Assignment ▸ Write out the lines of every item again, swapping "Podcasts" for "Audio" and leaving everything else as it is.

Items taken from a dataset
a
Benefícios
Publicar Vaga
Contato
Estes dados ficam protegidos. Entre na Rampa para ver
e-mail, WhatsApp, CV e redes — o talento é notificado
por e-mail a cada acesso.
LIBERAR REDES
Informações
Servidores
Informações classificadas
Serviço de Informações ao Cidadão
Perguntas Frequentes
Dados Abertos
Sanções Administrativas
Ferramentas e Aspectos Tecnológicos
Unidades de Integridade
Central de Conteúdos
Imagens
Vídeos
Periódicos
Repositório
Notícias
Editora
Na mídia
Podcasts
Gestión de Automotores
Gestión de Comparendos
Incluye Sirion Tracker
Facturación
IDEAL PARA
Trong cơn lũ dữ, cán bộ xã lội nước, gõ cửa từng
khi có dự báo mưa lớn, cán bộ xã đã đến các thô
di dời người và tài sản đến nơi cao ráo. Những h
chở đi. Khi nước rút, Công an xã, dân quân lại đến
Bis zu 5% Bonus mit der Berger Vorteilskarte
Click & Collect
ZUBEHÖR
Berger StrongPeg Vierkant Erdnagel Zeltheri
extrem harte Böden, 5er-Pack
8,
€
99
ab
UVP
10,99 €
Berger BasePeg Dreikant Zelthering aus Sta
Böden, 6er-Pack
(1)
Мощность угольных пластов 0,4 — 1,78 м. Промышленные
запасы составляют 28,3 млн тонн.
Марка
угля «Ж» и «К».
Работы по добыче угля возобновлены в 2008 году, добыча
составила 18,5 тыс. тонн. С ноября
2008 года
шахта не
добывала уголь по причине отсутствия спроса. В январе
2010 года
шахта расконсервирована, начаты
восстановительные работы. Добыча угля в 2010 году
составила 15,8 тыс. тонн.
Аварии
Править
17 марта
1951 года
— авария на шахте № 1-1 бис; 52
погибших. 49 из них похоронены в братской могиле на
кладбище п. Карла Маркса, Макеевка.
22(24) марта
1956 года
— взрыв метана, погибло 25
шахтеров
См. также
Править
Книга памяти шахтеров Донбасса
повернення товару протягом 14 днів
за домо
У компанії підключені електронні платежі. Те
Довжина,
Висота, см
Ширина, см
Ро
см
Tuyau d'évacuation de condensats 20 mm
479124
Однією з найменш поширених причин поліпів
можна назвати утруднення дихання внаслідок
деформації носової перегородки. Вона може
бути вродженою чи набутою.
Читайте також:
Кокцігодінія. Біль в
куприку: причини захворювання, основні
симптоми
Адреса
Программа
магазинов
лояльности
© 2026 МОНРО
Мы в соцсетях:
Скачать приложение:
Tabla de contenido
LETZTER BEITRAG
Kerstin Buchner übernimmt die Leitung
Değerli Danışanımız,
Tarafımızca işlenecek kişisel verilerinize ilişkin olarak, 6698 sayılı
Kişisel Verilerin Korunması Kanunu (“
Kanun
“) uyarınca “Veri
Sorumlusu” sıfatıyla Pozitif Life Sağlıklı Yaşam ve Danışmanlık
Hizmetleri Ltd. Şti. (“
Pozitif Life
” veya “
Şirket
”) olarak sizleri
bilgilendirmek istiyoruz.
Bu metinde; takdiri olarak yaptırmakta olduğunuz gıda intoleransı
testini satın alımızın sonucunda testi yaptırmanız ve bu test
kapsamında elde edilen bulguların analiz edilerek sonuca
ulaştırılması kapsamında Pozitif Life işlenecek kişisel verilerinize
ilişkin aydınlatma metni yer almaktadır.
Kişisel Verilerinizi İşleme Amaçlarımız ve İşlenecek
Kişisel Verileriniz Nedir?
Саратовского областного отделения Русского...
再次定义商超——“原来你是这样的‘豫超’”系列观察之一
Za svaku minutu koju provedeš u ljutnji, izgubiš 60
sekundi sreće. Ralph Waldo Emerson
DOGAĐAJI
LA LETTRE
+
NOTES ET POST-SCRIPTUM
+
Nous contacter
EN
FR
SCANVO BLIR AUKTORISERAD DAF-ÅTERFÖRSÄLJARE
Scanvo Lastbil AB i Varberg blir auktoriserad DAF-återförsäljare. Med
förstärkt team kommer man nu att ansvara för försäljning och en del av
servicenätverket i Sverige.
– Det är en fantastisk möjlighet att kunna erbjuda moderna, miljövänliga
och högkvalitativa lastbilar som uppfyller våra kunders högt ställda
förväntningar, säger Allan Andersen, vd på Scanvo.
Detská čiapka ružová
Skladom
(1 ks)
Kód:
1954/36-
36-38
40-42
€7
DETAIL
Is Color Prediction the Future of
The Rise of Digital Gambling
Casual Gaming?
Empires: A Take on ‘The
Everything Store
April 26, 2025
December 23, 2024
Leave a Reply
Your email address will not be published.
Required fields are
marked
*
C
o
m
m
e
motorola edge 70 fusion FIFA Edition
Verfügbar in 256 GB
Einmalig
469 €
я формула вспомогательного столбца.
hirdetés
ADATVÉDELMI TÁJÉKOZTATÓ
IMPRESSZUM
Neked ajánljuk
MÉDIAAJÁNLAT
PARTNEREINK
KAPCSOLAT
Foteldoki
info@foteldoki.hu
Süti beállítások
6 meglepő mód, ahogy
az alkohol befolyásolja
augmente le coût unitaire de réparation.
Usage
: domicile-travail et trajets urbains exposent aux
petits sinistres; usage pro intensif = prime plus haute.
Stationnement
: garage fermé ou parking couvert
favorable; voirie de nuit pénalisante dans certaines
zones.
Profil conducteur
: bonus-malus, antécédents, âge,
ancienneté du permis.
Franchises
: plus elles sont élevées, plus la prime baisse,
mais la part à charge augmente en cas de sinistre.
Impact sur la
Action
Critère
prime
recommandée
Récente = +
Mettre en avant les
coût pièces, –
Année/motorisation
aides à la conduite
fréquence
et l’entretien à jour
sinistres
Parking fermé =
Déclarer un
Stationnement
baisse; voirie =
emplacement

Answer for this exercise ▸
a
Benefícios
Publicar Vaga
Contato
Estes dados ficam protegidos. Entre na Rampa para ver
e-mail, WhatsApp, CV e redes — o talento é notificado
por e-mail a cada acesso.
LIBERAR REDES
Informações
Servidores
Informações classificadas
Serviço de Informações ao Cidadão
Perguntas Frequentes
Dados Abertos
Sanções Administrativas
Ferramentas e Aspectos Tecnológicos
Unidades de Integridade
Central de Conteúdos
Imagens
Vídeos
Periódicos
Repositório
Notícias
Editora
Na mídia
Audio
Gestión de Automotores
Gestión de Comparendos
Incluye Sirion Tracker
Facturación
IDEAL PARA
Trong cơn lũ dữ, cán bộ xã lội nước, gõ cửa từng
khi có dự báo mưa lớn, cán bộ xã đã đến các thô
di dời người và tài sản đến nơi cao ráo. Những h
chở đi. Khi nước rút, Công an xã, dân quân lại đến
Bis zu 5% Bonus mit der Berger Vorteilskarte
Click & Collect
ZUBEHÖR
Berger StrongPeg Vierkant Erdnagel Zeltheri
extrem harte Böden, 5er-Pack
8,
€
99
ab
UVP
10,99 €
Berger BasePeg Dreikant Zelthering aus Sta
Böden, 6er-Pack
(1)
Мощность угольных пластов 0,4 — 1,78 м. Промышленные
запасы составляют 28,3 млн тонн.
Марка
угля «Ж» и «К».
Работы по добыче угля возобновлены в 2008 году, добыча
составила 18,5 тыс. тонн. С ноября
2008 года
шахта не
добывала уголь по причине отсутствия спроса. В январе
2010 года
шахта расконсервирована, начаты
восстановительные работы. Добыча угля в 2010 году
составила 15,8 тыс. тонн.
Аварии
Править
17 марта
1951 года
— авария на шахте № 1-1 бис; 52
погибших. 49 из них похоронены в братской могиле на
кладбище п. Карла Маркса, Макеевка.
22(24) марта
1956 года
— взрыв метана, погибло 25
шахтеров
См. также
Править
Книга памяти шахтеров Донбасса
повернення товару протягом 14 днів
за домо
У компанії підключені електронні платежі. Те
Довжина,
Висота, см
Ширина, см
Ро
см
Tuyau d'évacuation de condensats 20 mm
479124
Однією з найменш поширених причин поліпів
можна назвати утруднення дихання внаслідок
деформації носової перегородки. Вона може
бути вродженою чи набутою.
Читайте також:
Кокцігодінія. Біль в
куприку: причини захворювання, основні
симптоми
Адреса
Программа
магазинов
лояльности
© 2026 МОНРО
Мы в соцсетях:
Скачать приложение:
Tabla de contenido
LETZTER BEITRAG
Kerstin Buchner übernimmt die Leitung
Değerli Danışanımız,
Tarafımızca işlenecek kişisel verilerinize ilişkin olarak, 6698 sayılı
Kişisel Verilerin Korunması Kanunu (“
Kanun
“) uyarınca “Veri
Sorumlusu” sıfatıyla Pozitif Life Sağlıklı Yaşam ve Danışmanlık
Hizmetleri Ltd. Şti. (“
Pozitif Life
” veya “
Şirket
”) olarak sizleri
bilgilendirmek istiyoruz.
Bu metinde; takdiri olarak yaptırmakta olduğunuz gıda intoleransı
testini satın alımızın sonucunda testi yaptırmanız ve bu test
kapsamında elde edilen bulguların analiz edilerek sonuca
ulaştırılması kapsamında Pozitif Life işlenecek kişisel verilerinize
ilişkin aydınlatma metni yer almaktadır.
Kişisel Verilerinizi İşleme Amaçlarımız ve İşlenecek
Kişisel Verileriniz Nedir?
Саратовского областного отделения Русского...
再次定义商超——“原来你是这样的‘豫超’”系列观察之一
Za svaku minutu koju provedeš u ljutnji, izgubiš 60
sekundi sreće. Ralph Waldo Emerson
DOGAĐAJI
LA LETTRE
+
NOTES ET POST-SCRIPTUM
+
Nous contacter
EN
FR
SCANVO BLIR AUKTORISERAD DAF-ÅTERFÖRSÄLJARE
Scanvo Lastbil AB i Varberg blir auktoriserad DAF-återförsäljare. Med
förstärkt team kommer man nu att ansvara för försäljning och en del av
servicenätverket i Sverige.
– Det är en fantastisk möjlighet att kunna erbjuda moderna, miljövänliga
och högkvalitativa lastbilar som uppfyller våra kunders högt ställda
förväntningar, säger Allan Andersen, vd på Scanvo.
Detská čiapka ružová
Skladom
(1 ks)
Kód:
1954/36-
36-38
40-42
€7
DETAIL
Is Color Prediction the Future of
The Rise of Digital Gambling
Casual Gaming?
Empires: A Take on ‘The
Everything Store
April 26, 2025
December 23, 2024
Leave a Reply
Your email address will not be published.
Required fields are
marked
*
C
o
m
m
e
motorola edge 70 fusion FIFA Edition
Verfügbar in 256 GB
Einmalig
469 €
я формула вспомогательного столбца.
hirdetés
ADATVÉDELMI TÁJÉKOZTATÓ
IMPRESSZUM
Neked ajánljuk
MÉDIAAJÁNLAT
PARTNEREINK
KAPCSOLAT
Foteldoki
info@foteldoki.hu
Süti beállítások
6 meglepő mód, ahogy
az alkohol befolyásolja
augmente le coût unitaire de réparation.
Usage
: domicile-travail et trajets urbains exposent aux
petits sinistres; usage pro intensif = prime plus haute.
Stationnement
: garage fermé ou parking couvert
favorable; voirie de nuit pénalisante dans certaines
zones.
Profil conducteur
: bonus-malus, antécédents, âge,
ancienneté du permis.
Franchises
: plus elles sont élevées, plus la prime baisse,
mais la part à charge augmente en cas de sinistre.
Impact sur la
Action
Critère
prime
recommandée
Récente = +
Mettre en avant les
coût pièces, –
Année/motorisation
aides à la conduite
fréquence
et l’entretien à jour
sinistres
Parking fermé =
Déclarer un
Stationnement
baisse; voirie =
emplacement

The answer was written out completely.